SEC Wins in Non-Conference Games Against BCS-Conference Opponents
- Tennessee 35, N.C. State 21
- Alabama 41, Michigan 14
- LSU 41, Washington 3
- Missouri 24, Arizona State 20
That would be a win over a team that beat Florida State, a win over the best bowl-eligible Big Ten team, a win over a team that beat Stanford, and a win over a team that has an undefeated Pac-12 record. Also: All of those first three teams have been ranked, and Arizona State was close.
SEC Losses in Non-Conference Games Against BCS-Conference Opponents
- Clemson 26, Auburn 19
- Louisville 32, Kentucky 14
- Northwestern 23, Vanderbilt 13
- Texas 66, Ole Miss 31
- Rutgers 35, Arkansas 26
The teams that have lost those five games are a combined 11-22 on the season. Four of those losses were to teams ranked in the top 25 of the BCS standings this week. (The exception? Wilbon's Northwestern.) BREAKING: Bad teams are bad and tend to lose to good teams.

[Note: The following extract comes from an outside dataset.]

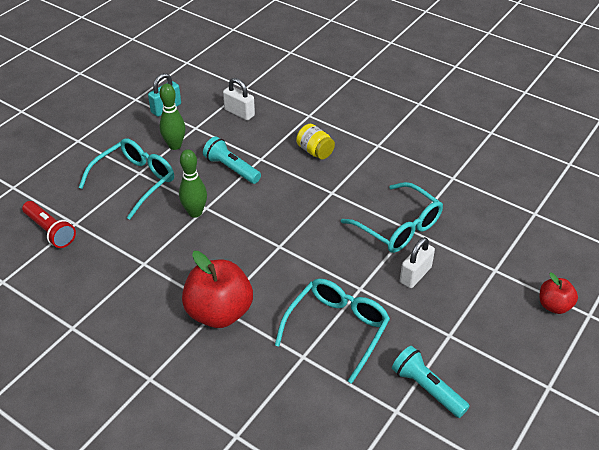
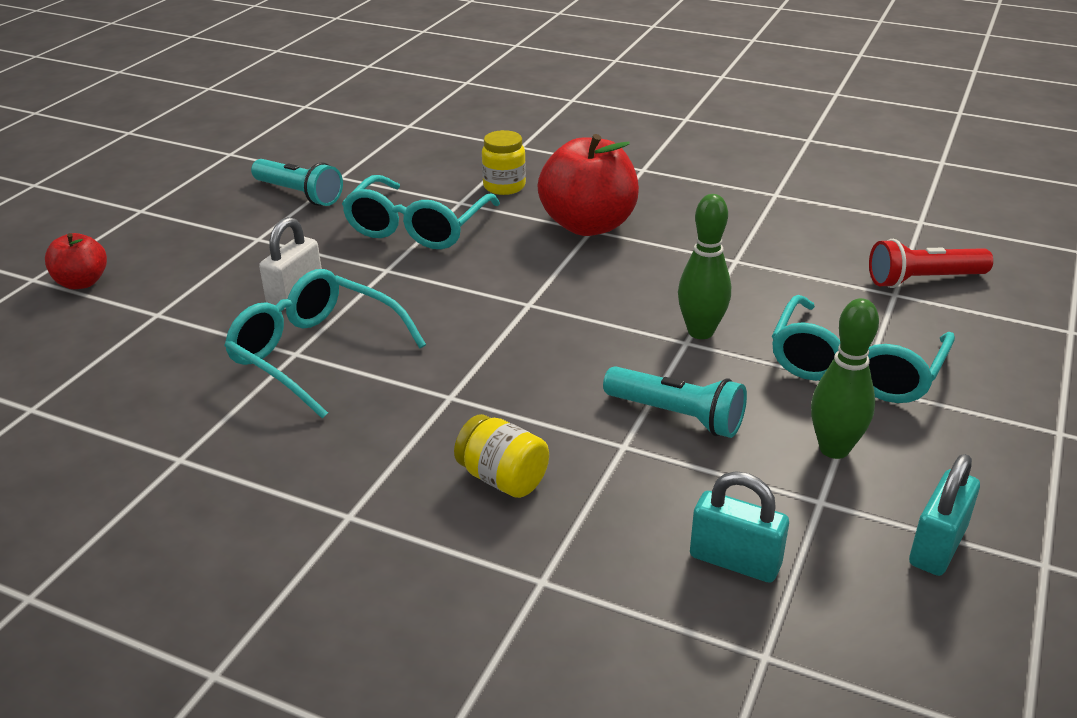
camera: 170 degrees right, 10 degrees down
red flashlight [22,201,76,248] -> red flashlight turned 45 degrees counterclockwise [869,239,993,288]
white padlock [223,78,255,120] -> turquoise padlock [690,471,789,583]
none -> yellow jar [482,130,526,195]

"WE beat the school we played, Vandy!" Northwestern beat Vandy at home by 10, and only because it scored 10 points in the last 2:01. Florida beat Vandy on the road by 14, though, to be fair, Jeff Driskel did score an insurance touchdown late. Not all wins are created equal! (Also, beating Vandy has never once in the history of college football been a thing to brag about.)
I don't want to pile on a guy who can't even figure out how to troll the very trollable Washington D.C. fan base properly, but Wilbon's been a D.C. columnist and an NBA guy for years and years, and I'd bet my ticket to Saturday's game that he hasn't been to very many Florida football games that didn't have a national title on the line in his career.
Calling Florida's No. 2 ranking in the BCS standings "a joke" and lamenting the non-conference schedule shows he has about as much familiarity with college football as an iguana has with quantum physics; the Gators are where they are because of their lack of a non-conference schedule, which has afforded them opportunities to take pelts early and often and climb the human polls.
At some point, pundits who are paid to speak on things like this will have the courage to say "I don't know" to their producers when throwing around pitches during daily meetings and landing on ones that they cannot argue effectively. For Wilbon, that point sure wasn't today.